> _Exercise goal_
Extract the text from every row below and reproduce each line verbatim, leaving the pictures out of your output.

==== Material for the task

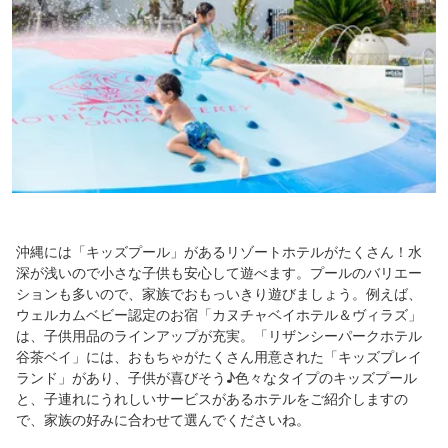
沖縄には「キッズプール」があるリゾートホテルがたくさん！水
深が浅いので小さな子供も安心して遊べます。プールのバリエー
ションも多いので、家族でおもっいきり遊びましょう。例えば、
ウェルカムベビー認定のお宿「カヌチャベイホテル＆ヴィラズ」
は、子供用品のラインアップが充実。「リザンシーパークホテル
谷茶ベイ」には、おもちゃがたくさん用意された「キッズプレイ
ランド」があり、子供が喜びそう♪色々なタイプのキッズプール
と、子連れにうれしいサービスがあるホテルをご紹介しますの
で、家族の好みに合わせて選んでくださいね。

========

> _Your solution_
沖縄には「キッズプール」があるリゾートホテルがたくさん！水
深が浅いので小さな子供も安心して遊べます。プールのバリエー
ションも多いので、家族でおもっいきり遊びましょう。例えば、
ウェルカムベビー認定のお宿「カヌチャベイホテル＆ヴィラズ」
は、子供用品のラインアップが充実。「リザンシーパークホテル
谷茶ベイ」には、おもちゃがたくさん用意された「キッズプレイ
ランド」があり、子供が喜びそう♪色々なタイプのキッズプール
と、子連れにうれしいサービスがあるホテルをご紹介しますの
で、家族の好みに合わせて選んでくださいね。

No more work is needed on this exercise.